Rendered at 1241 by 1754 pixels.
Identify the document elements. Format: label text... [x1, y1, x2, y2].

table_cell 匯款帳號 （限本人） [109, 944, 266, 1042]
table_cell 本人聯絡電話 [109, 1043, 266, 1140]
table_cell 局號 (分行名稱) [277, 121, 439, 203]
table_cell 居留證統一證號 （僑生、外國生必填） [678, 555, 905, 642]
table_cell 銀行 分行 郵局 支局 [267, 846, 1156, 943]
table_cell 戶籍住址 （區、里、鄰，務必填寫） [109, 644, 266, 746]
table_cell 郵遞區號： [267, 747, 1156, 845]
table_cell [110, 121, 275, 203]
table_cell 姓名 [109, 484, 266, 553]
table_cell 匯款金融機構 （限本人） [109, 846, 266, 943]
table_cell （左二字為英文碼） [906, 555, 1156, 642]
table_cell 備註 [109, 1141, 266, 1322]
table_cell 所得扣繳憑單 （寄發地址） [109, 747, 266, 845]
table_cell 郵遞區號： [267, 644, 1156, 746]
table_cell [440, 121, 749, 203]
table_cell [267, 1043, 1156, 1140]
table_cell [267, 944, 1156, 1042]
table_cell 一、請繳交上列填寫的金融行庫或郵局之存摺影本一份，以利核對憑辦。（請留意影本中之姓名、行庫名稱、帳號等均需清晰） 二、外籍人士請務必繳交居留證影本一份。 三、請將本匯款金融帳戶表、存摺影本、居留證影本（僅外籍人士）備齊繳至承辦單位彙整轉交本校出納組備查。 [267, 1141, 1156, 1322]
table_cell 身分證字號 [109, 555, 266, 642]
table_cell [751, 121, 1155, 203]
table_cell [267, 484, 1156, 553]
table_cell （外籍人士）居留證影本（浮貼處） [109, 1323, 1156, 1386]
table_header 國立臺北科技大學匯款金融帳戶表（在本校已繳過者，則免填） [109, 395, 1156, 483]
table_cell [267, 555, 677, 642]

--

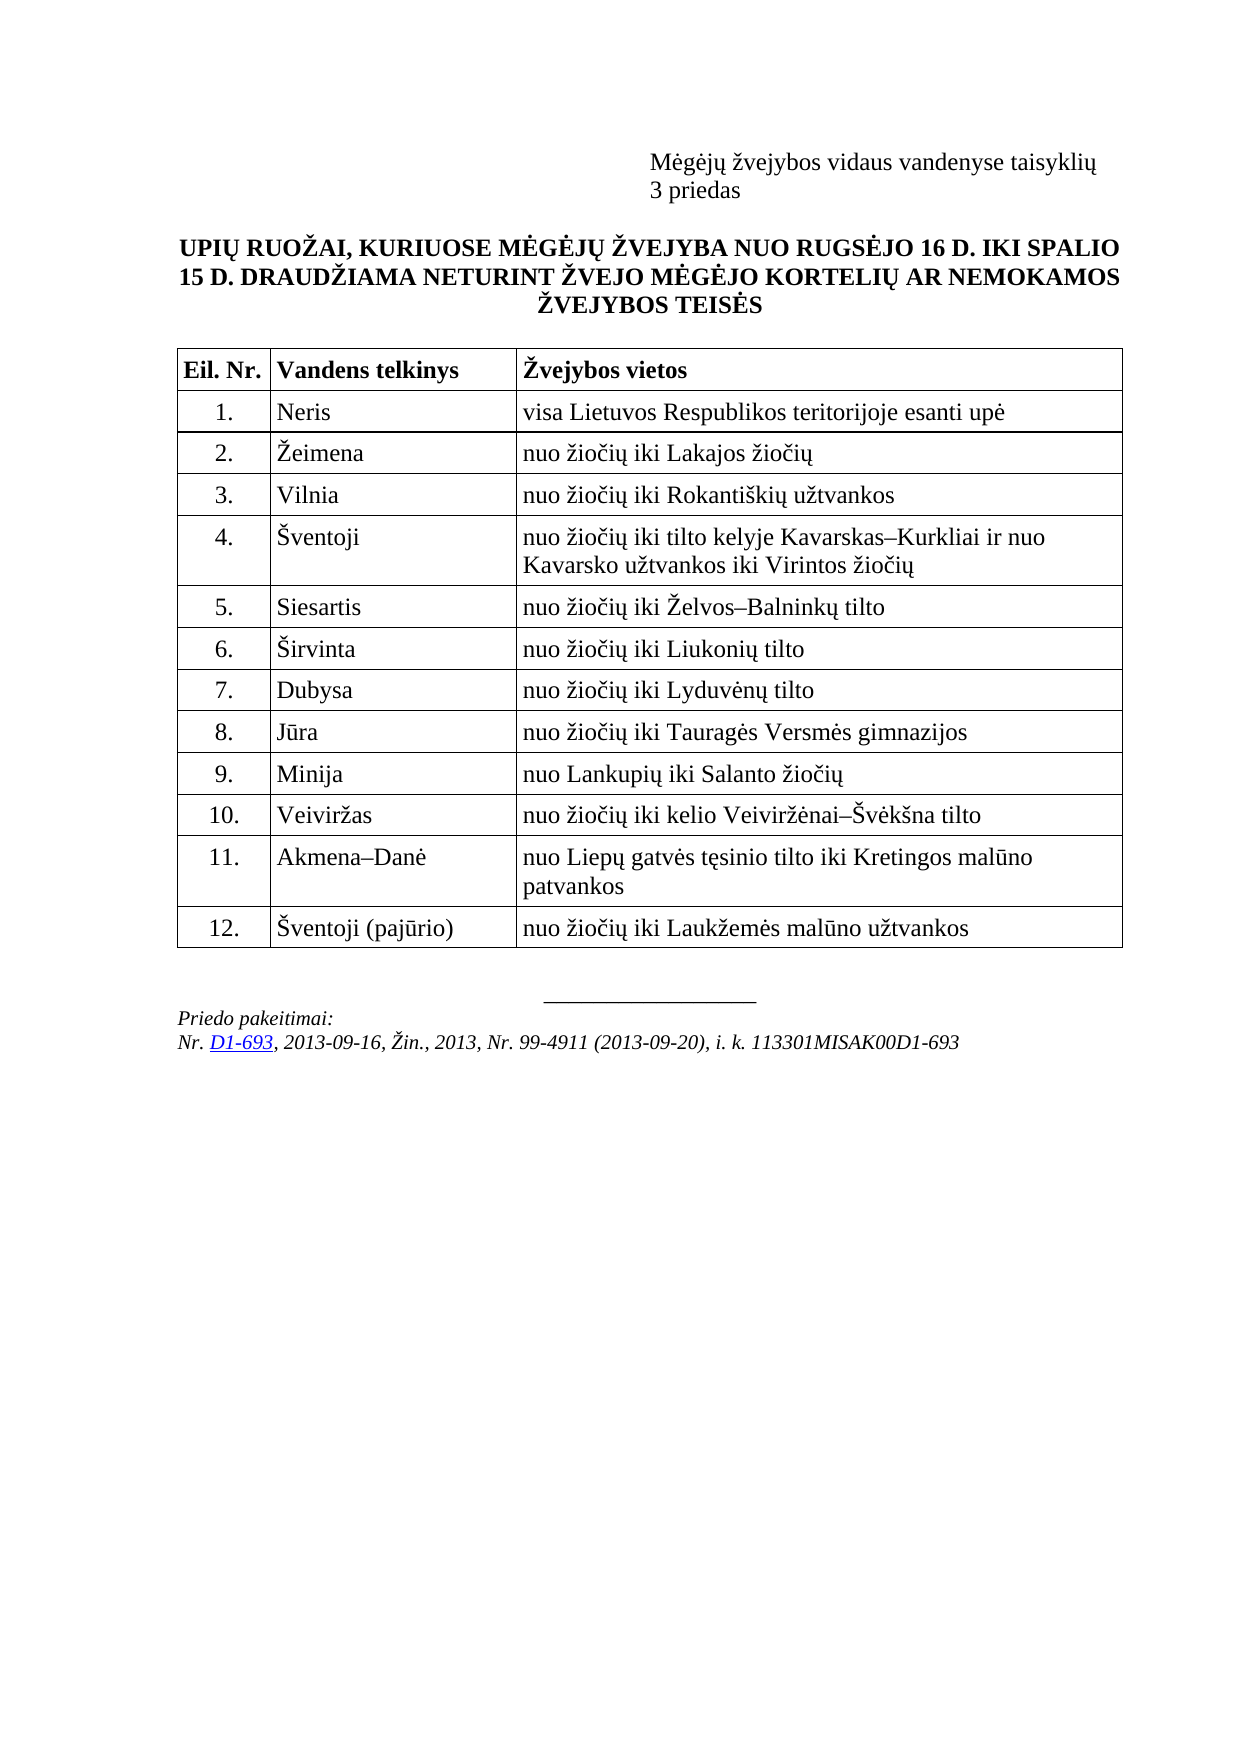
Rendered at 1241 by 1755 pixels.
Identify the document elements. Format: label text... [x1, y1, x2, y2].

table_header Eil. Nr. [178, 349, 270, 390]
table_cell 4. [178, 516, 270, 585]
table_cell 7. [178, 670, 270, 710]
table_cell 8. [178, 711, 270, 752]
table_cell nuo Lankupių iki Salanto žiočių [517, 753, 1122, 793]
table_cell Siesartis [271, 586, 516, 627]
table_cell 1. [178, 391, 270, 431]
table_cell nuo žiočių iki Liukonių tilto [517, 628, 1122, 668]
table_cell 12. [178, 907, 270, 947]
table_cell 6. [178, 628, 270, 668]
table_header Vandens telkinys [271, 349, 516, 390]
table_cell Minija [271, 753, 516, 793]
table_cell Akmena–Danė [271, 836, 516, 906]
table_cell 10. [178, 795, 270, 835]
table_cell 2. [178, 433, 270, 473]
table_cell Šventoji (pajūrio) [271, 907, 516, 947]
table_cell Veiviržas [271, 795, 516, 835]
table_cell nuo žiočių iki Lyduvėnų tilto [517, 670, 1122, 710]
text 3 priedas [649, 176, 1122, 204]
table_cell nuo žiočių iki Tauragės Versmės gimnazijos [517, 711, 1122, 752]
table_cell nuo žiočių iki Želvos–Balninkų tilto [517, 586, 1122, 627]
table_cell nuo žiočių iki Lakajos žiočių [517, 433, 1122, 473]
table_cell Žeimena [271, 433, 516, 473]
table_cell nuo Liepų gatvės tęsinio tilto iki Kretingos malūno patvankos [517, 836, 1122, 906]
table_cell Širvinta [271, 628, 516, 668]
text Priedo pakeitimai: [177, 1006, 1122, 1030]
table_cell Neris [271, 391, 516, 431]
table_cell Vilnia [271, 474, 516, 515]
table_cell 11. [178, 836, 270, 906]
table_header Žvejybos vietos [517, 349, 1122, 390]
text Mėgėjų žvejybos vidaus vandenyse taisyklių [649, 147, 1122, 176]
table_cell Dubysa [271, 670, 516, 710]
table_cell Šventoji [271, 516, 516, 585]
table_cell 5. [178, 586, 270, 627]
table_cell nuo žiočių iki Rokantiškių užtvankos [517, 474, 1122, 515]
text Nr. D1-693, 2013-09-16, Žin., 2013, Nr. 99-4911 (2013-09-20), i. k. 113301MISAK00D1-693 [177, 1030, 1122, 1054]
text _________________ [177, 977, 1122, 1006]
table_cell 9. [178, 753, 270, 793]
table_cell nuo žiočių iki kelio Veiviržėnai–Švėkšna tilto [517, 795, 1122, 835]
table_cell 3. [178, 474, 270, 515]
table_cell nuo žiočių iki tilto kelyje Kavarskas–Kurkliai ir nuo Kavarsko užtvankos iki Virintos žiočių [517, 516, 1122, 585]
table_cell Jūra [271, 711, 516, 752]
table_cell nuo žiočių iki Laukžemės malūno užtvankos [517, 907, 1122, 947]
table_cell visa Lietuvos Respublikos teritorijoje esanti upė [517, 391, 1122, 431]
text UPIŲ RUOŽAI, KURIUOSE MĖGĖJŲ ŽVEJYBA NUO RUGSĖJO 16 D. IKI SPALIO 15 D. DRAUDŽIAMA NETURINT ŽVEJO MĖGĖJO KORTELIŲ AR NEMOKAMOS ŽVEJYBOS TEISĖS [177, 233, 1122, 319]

▶ **Instructions to follow**:
Find every line in the entries above that contains the word "Rendered" and copy each of those lines. Case matters.

▶ **Written response**:
Rendered at 1241 by 1754 pixels.
Rendered at 1241 by 1755 pixels.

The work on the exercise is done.